A clickwrap agreement, on the other hand, is when you require users to actively give consent:

  • By either checking a box to confirm that they have read and agreed to the terms of your agreements
  • Or that that by taking an action - submit a form, register an account - they agree with the terms of your agreements.

A browsewrap agreement is usually unenforceable, while a clickwrap is enforceable. That's the main difference between a browsewrap and a clickwrap agreement.

Here's why:

  • In "Specht v. Netscape" case the court said:

    [...] a consumer's clicking on a download button does not communicate assent to contractual terms if the offer did not make clear to the consumer that clicking on the download button would signify assent to those terms

  • In "Zappos.com Inc., Customer Data Security Breach Litigation", the court found that the browsewrap Terms of Use of Zappos was not prominent and that no reasonable user would have read the agreement.

Logo of Zappos

Here's how Zappos informs users of its legal agreements today.

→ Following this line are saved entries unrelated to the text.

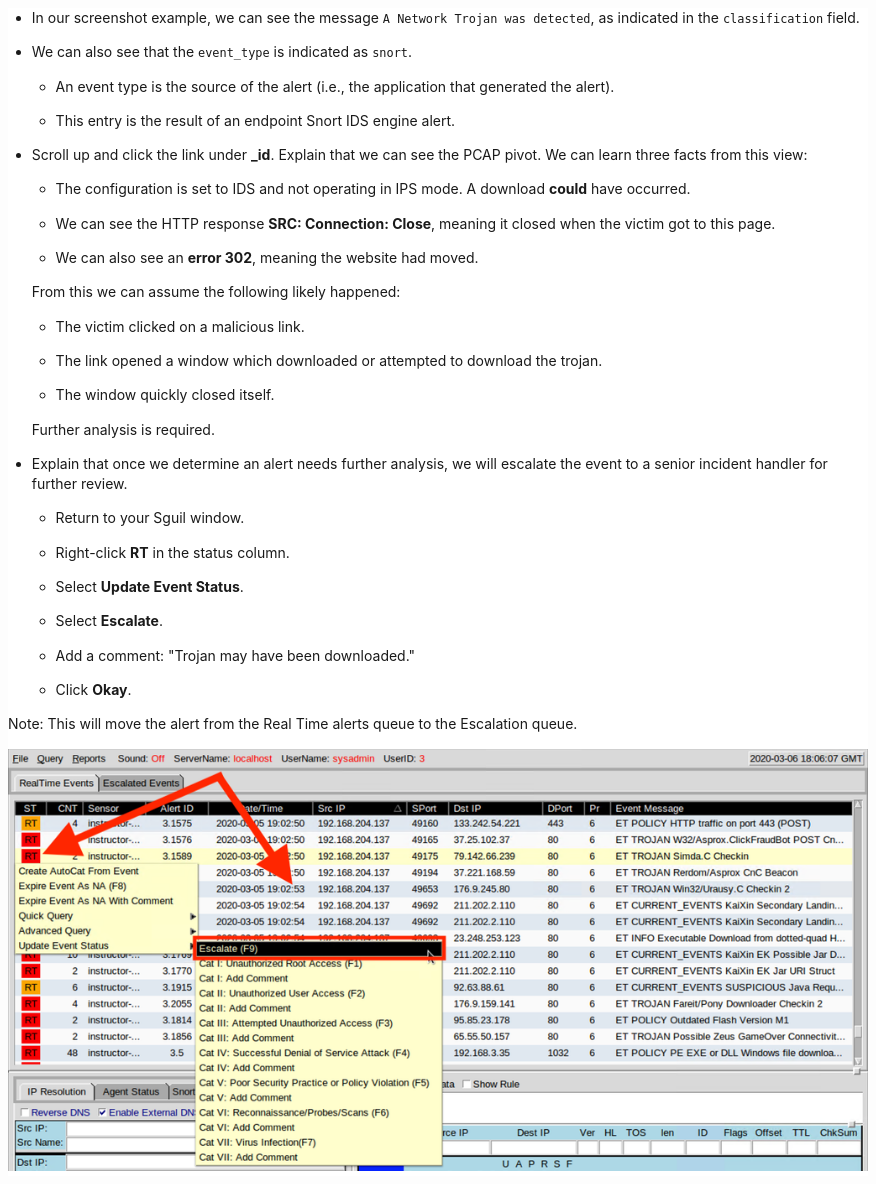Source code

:    - In our screenshot example, we can see the message `A Network Trojan was detected`, as indicated in the `classification` field.

   - We can also see that the `event_type` is indicated as `snort`.

      - An event type is the source of the alert (i.e., the application that generated the alert).

      - This entry is the result of an endpoint Snort IDS engine alert.

- Scroll up and click the link under **_id**. Explain that we can see the PCAP pivot. We can learn three facts from this view: 

   - The configuration is set to IDS and not operating in IPS mode. A download **could** have occurred.  

   - We can see the HTTP response **SRC: Connection: Close**, meaning it closed when the victim got to this page. 

   - We can also see an **error 302**, meaning the website had moved.

   From this we can assume the following likely happened:

     - The victim clicked on a malicious link.

     - The link opened a window which downloaded or attempted to download the trojan.

     - The window quickly closed itself.

   Further analysis is required.

- Explain that once we determine an alert needs further analysis, we will escalate the event to a senior incident handler for further review.

   - Return to your Sguil window.

   - Right-click **RT** in the status column.

   - Select **Update Event Status**.

   - Select **Escalate**.

   - Add a comment: "Trojan may have been downloaded."

   - Click **Okay**.

 Note: This will move the alert from the Real Time alerts queue to the Escalation queue.

![Escalation Pivot](Images/Escalate%20Pivot.png)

The footer section of Zappos website has links to its legal agreements, including its Terms of Use, its Privacy Policy, its Fur Policy and links to Internet-Based Ads page.

Zappos footer: Links to Terms of Use, Privacy Policy

When you create a new account with Zappos a user is informed that by registering "you agree to Zappos.com's Privacy Policy and Terms of Use":

Zappos sign-up: Must agree to Terms of Use & Privacy Policy before

If you already have an account and you login back, then you're informed that by logging in "you agree to Zappos.com's Privacy Policy and Terms of Use":

Zappos login: Agree to Privacy Policy, Terms of Use

This article is not a substitute for professional legal advice. This article does not create an attorney-client relationship, nor is it a solicitation to offer legal advice.